Tax questions for owners may dash merchant fleet hopes
Shipping matters – Norma Wheeler
IT HAS been nearly two years since amendments to the Income Tax Act came into effect, exempting domestic shipping companies from normal tax, capital gains tax, dividends tax as well as cross-border withholding tax on interest.
The purpose of the tax exemptions was to attract merchant ships back to the South African register. Yet only two ships have opted to register in South Africa. One of the reasons could be that the legislation is unclear as to who qualifies for the exemption.
The relevant section in the act refers to companies engaged in “international shipping”. Such a company is defined as “a resident that holds a share or shares in one or more South African ships used in international shipping”.
“International shipping” is defined as “the conveyance for compensation of passengers or goods by means of the operation of a South African ship mainly engaged in international traffic”.
The core issue is what is meant by the term “engaged in international traffic”.
Commonly, vessels are subchartered (or sub-leased) and a typical charter party chain might include the registered owner, head charterer, several sub-charterers and an endcharterer (who contracts with the shipper).
Would a charterer or registered owner or both be engaged in “international traffic”, as defined by the act?
It may seem all parties in a charter party chain are engaged chartering (rather than from directly conveying goods).
A possible interpretation is that a shipping company can derive the tax benefit if it is operating the ship under a charter where it is the charterer and carrying goods, but not if it is the owner/disponent owner in a charter party chain.
If it were the owner, it could of course benefit if it carried the goods for its own account.

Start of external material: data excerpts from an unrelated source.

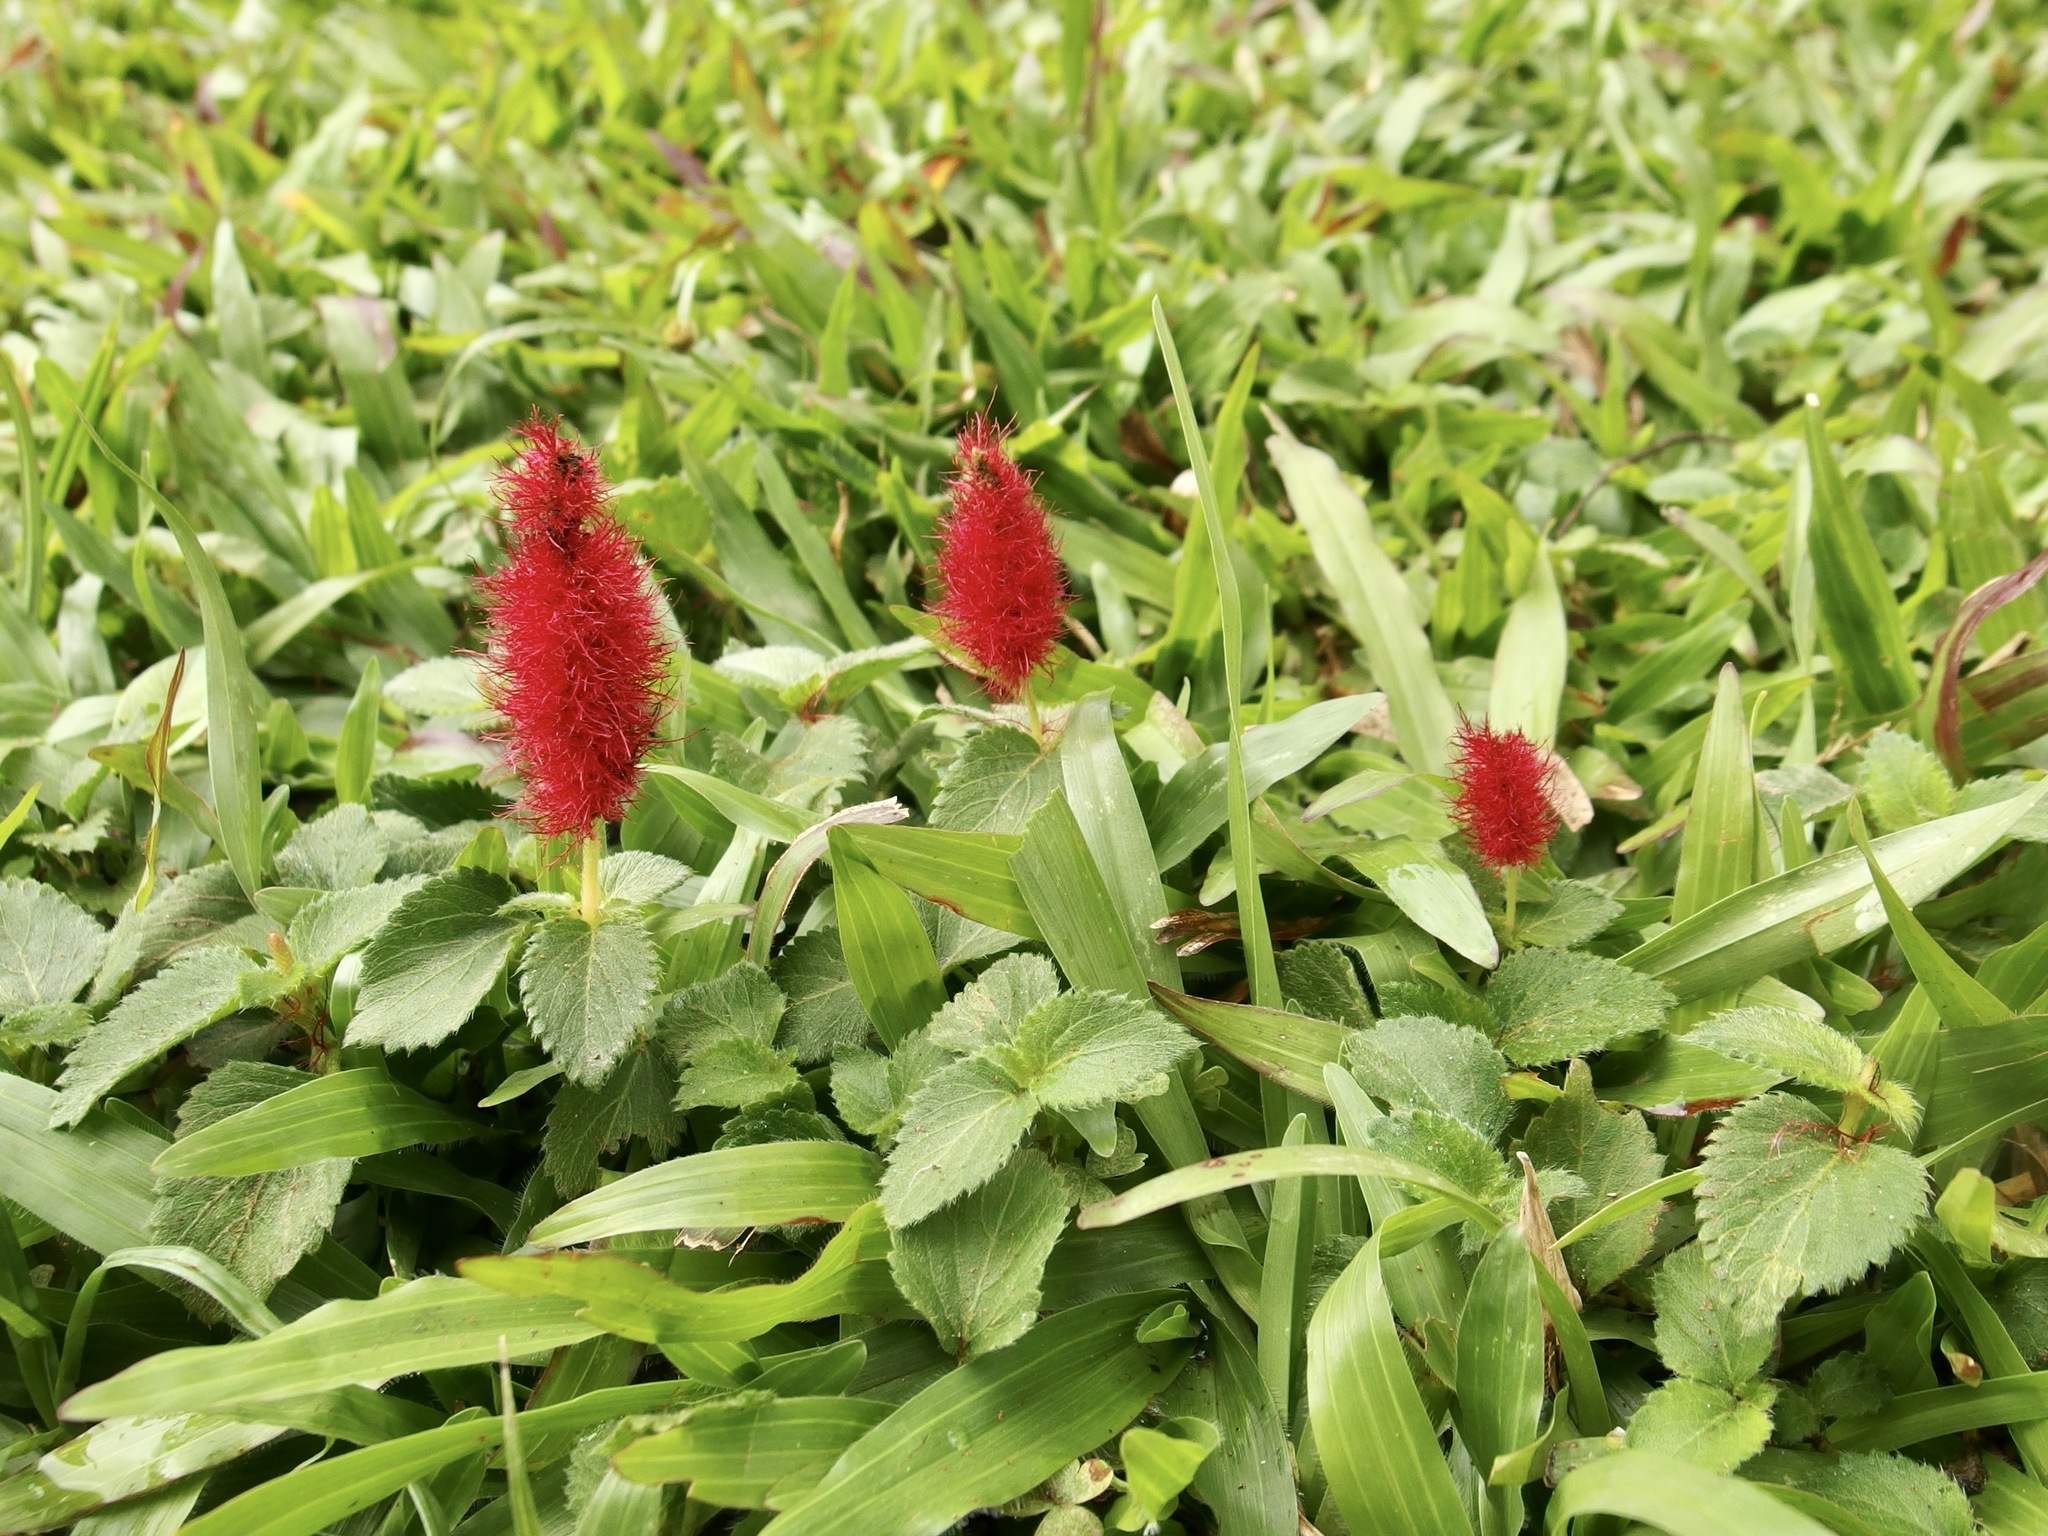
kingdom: Plantae
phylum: Tracheophyta
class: Magnoliopsida
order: Malpighiales
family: Euphorbiaceae
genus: Acalypha
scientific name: Acalypha pendula
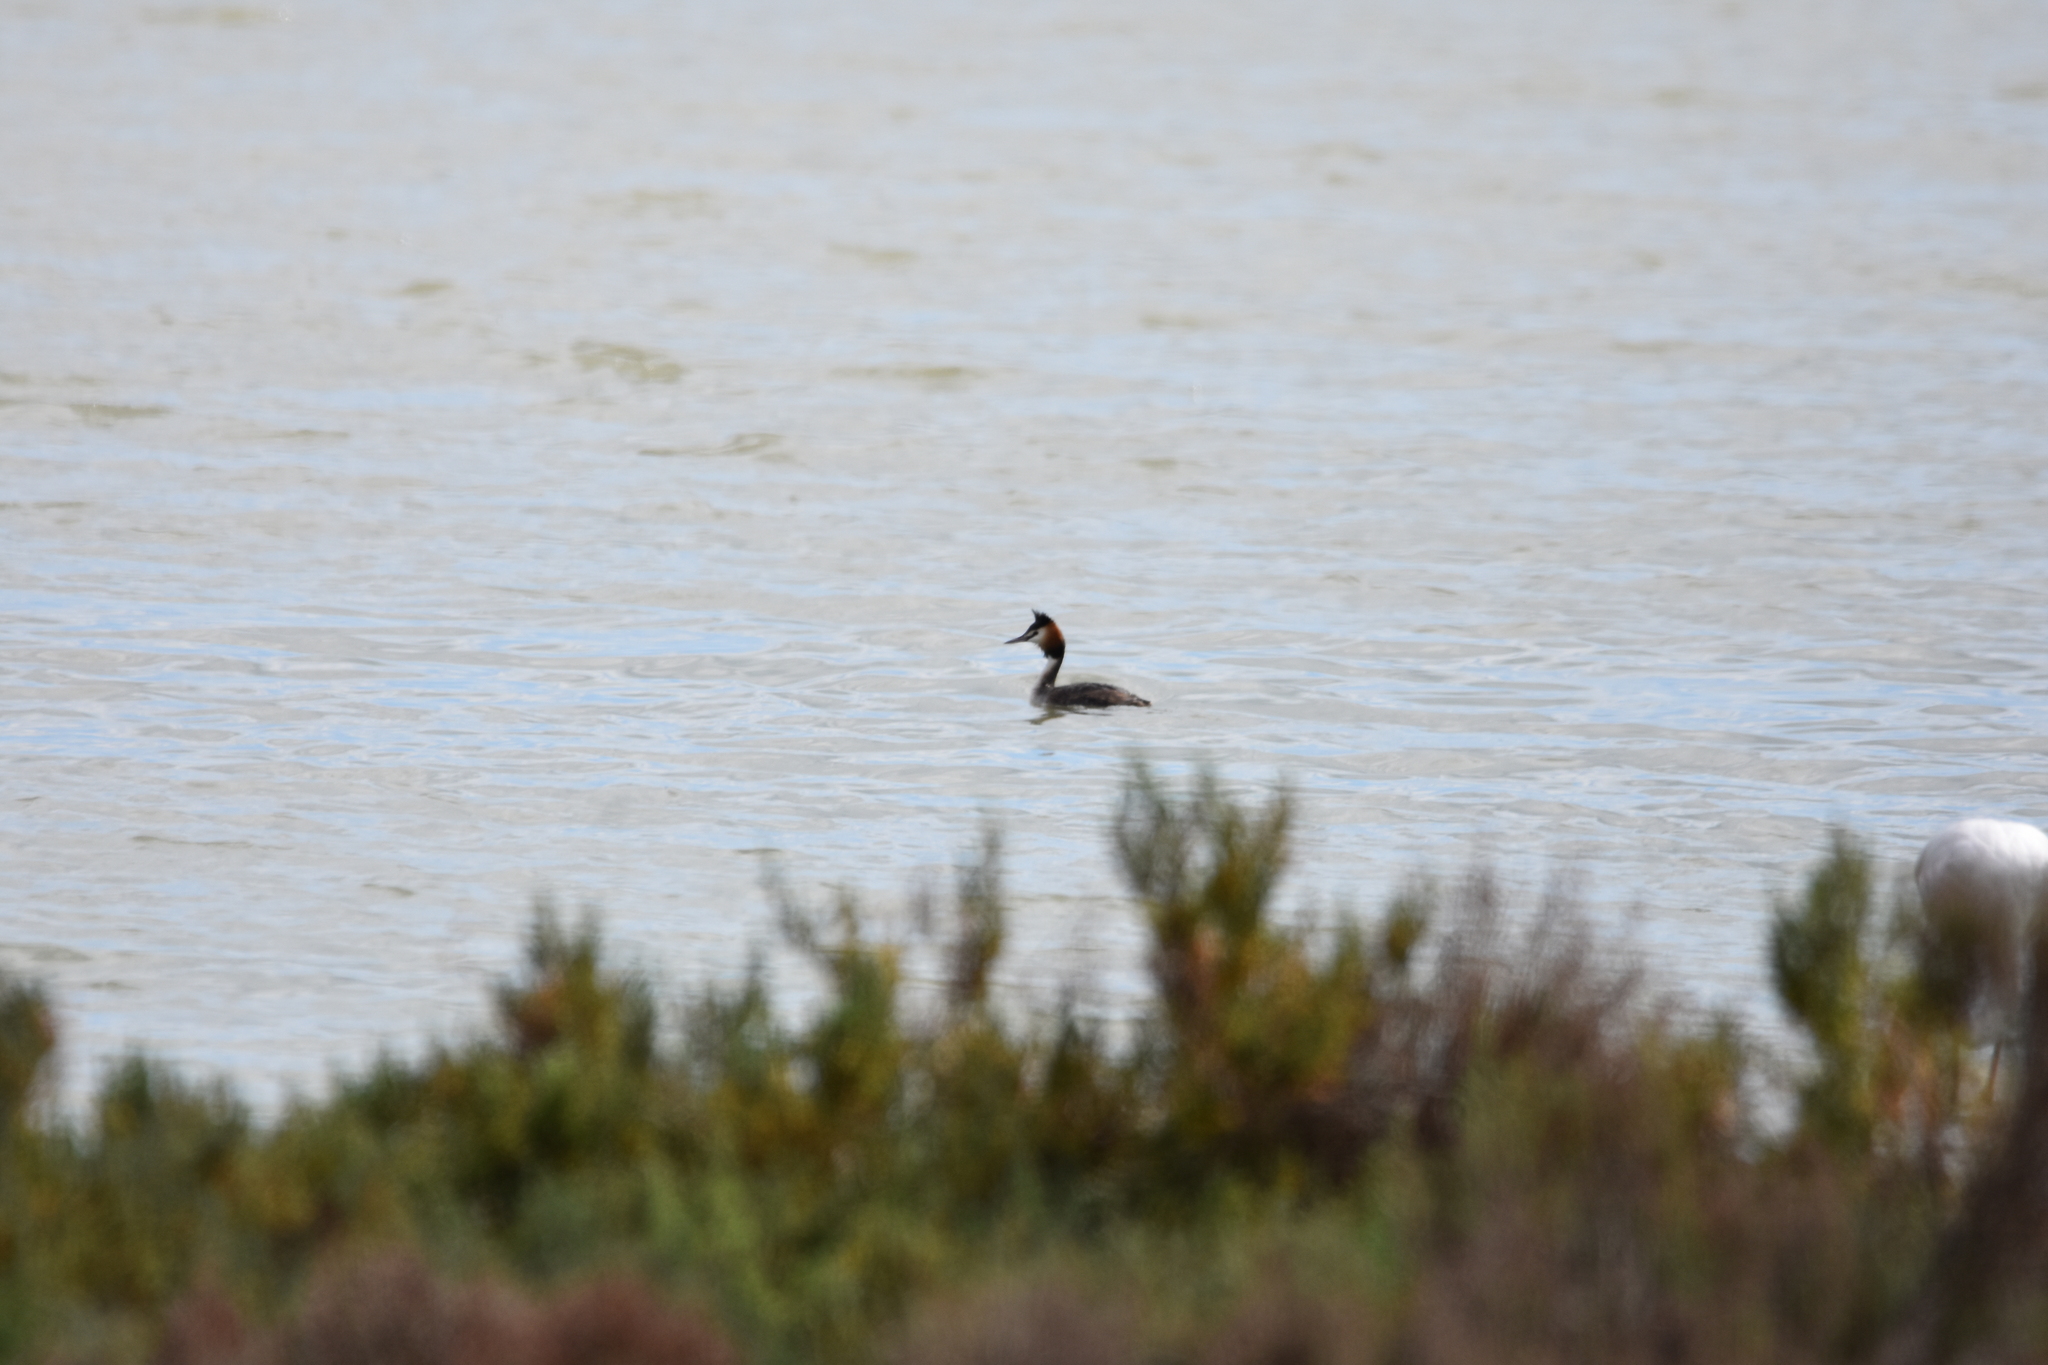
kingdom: Animalia
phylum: Chordata
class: Aves
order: Podicipediformes
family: Podicipedidae
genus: Podiceps
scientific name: Podiceps cristatus
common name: Great crested grebe
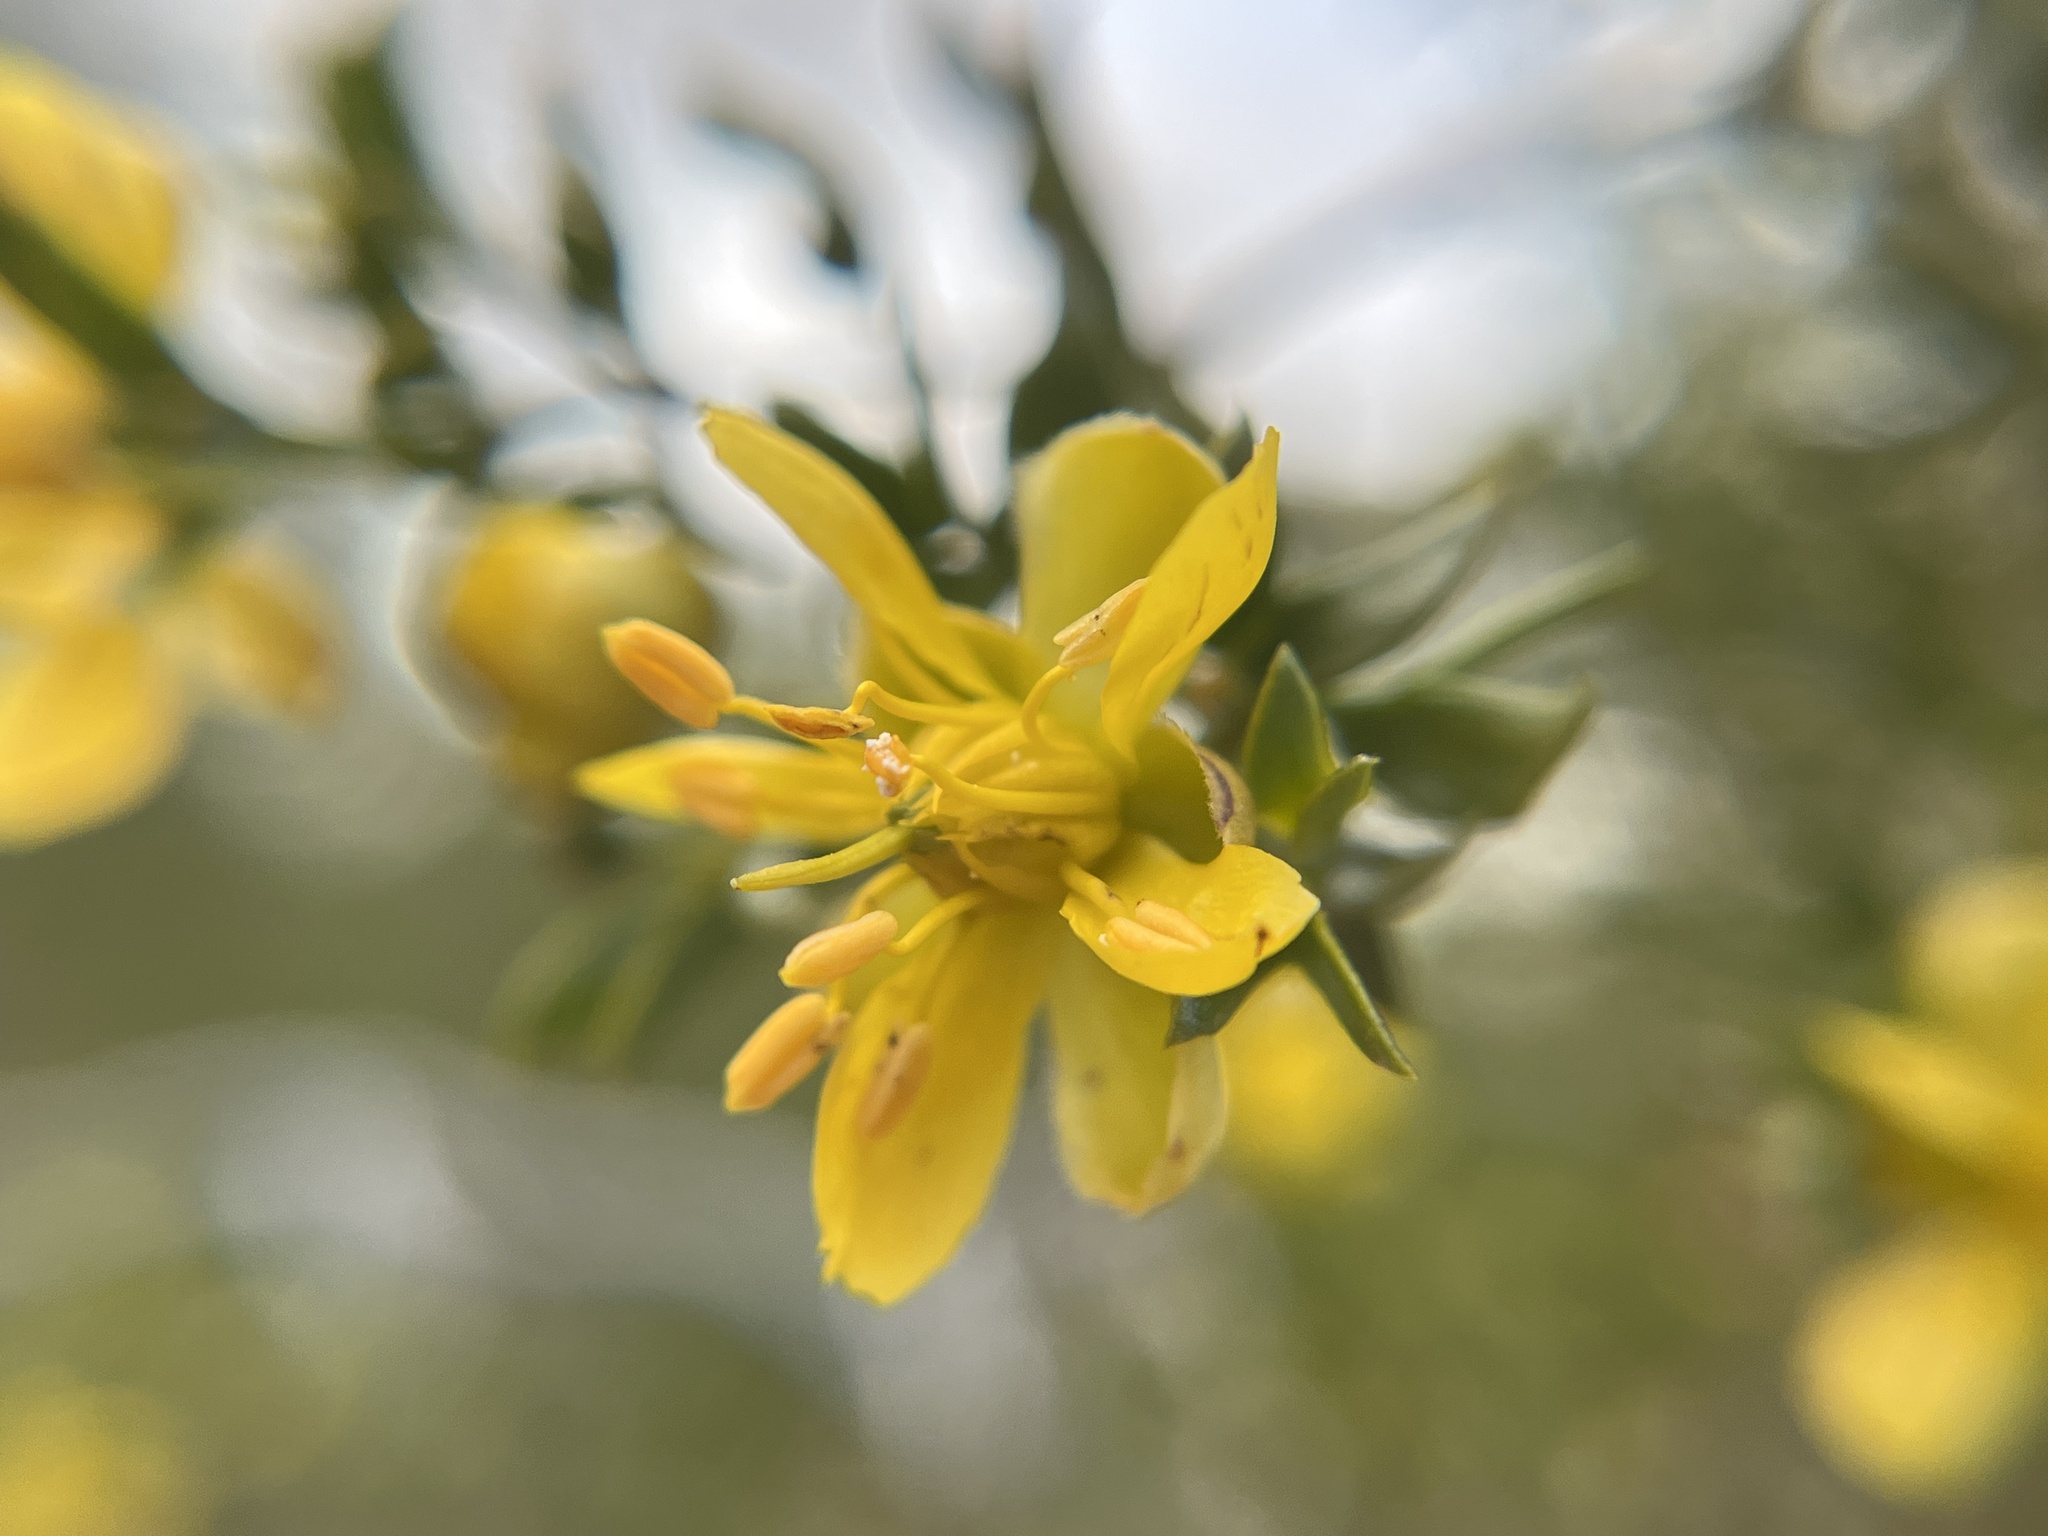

If the legislation does not exempt head charterers from tax, it’s a wonder the legislation has not attracted shipping companies to the register. Since chartering is a large component of the shipping industry, ship owners would certainly not choose to register their ships in a jurisdiction with uncompetitive tax rates on charter income.
However, if the definitions are read in context, the section is capable of interpretation in such a way so as to hold true to its purpose of attracting vessels to the South African registry.
The proper reading of definitions together with the relevant sections of the Income Tax Act provide that South African ships used or engaged in international shipping qualify for the exemption.
In other words, it is not necessary for the ship-owning company to use the ships to meet the requirements. Rather, the ships must be used in the manner prescribed.
In short, the better interpretation is that a South African ship owner can still enjoy the benefits of the tax exemptions where a third party (such as a sub-charterer) uses the ships, provided the third party does so to convey goods through the operation of a South African ship mainly engaged in international traffic.
It is hoped Sars will issue a directive clarifying the relevant section, failing which South Africa’s aspirations to develop a merchant fleet may be stalled.
Wheeler is an associate in Bowman Gilfillan Africa’s shipping and logistics practice.